**What the task asks:** Reproduce verbatim the lines of the material from the line containing "Dana 26. kolovoza, portal" up to and including the line containing "dušu. S obzirom".

**Extracted records:**
______

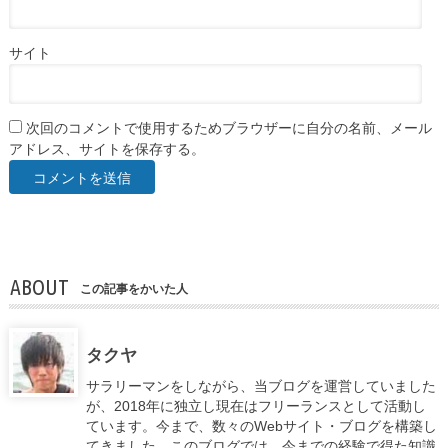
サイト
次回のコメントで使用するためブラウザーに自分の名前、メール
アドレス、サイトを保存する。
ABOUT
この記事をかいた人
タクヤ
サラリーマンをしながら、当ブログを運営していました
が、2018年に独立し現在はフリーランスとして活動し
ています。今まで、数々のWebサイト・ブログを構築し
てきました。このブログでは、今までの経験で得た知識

______

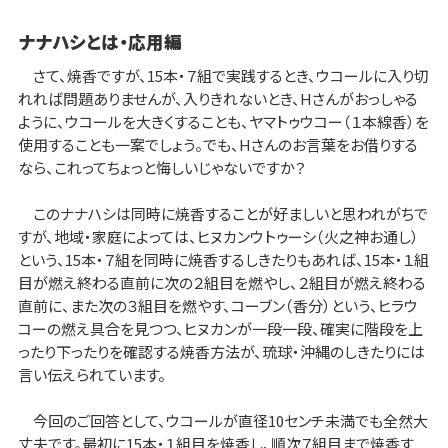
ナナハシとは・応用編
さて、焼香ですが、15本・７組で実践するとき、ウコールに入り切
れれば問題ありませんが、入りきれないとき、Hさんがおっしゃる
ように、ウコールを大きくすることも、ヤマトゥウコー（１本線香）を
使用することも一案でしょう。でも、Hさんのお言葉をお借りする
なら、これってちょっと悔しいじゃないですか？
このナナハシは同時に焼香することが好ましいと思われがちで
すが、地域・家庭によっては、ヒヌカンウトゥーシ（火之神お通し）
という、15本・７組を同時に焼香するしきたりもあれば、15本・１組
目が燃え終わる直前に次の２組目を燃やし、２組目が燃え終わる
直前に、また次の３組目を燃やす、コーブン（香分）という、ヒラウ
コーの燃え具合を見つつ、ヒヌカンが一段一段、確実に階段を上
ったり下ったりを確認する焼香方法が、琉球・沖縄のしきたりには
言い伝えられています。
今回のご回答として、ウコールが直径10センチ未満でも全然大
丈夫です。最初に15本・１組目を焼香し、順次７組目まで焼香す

______

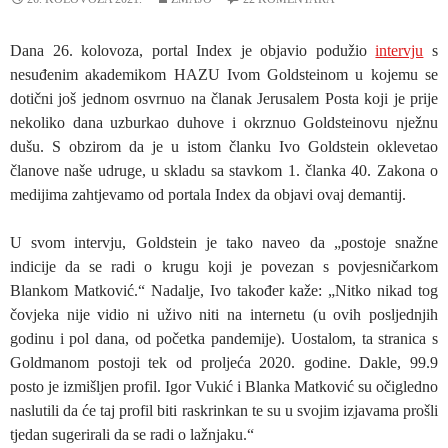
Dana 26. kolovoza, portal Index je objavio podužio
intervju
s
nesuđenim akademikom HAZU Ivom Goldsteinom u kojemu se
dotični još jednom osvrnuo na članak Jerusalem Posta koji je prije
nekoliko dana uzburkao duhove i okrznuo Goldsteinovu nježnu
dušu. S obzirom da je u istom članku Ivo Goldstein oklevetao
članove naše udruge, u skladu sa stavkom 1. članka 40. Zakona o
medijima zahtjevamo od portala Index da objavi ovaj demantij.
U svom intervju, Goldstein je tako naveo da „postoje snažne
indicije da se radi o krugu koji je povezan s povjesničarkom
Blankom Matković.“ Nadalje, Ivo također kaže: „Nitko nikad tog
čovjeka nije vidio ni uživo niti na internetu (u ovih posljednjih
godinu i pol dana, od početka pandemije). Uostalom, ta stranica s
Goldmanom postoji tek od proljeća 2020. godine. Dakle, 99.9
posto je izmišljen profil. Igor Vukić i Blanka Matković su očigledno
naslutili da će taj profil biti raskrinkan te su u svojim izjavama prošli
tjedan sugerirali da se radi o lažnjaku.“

______

**Exercise response:**
Dana 26. kolovoza, portal Index je objavio podužio
intervju
s
nesuđenim akademikom HAZU Ivom Goldsteinom u kojemu se
dotični još jednom osvrnuo na članak Jerusalem Posta koji je prije
nekoliko dana uzburkao duhove i okrznuo Goldsteinovu nježnu
dušu. S obzirom da je u istom članku Ivo Goldstein oklevetao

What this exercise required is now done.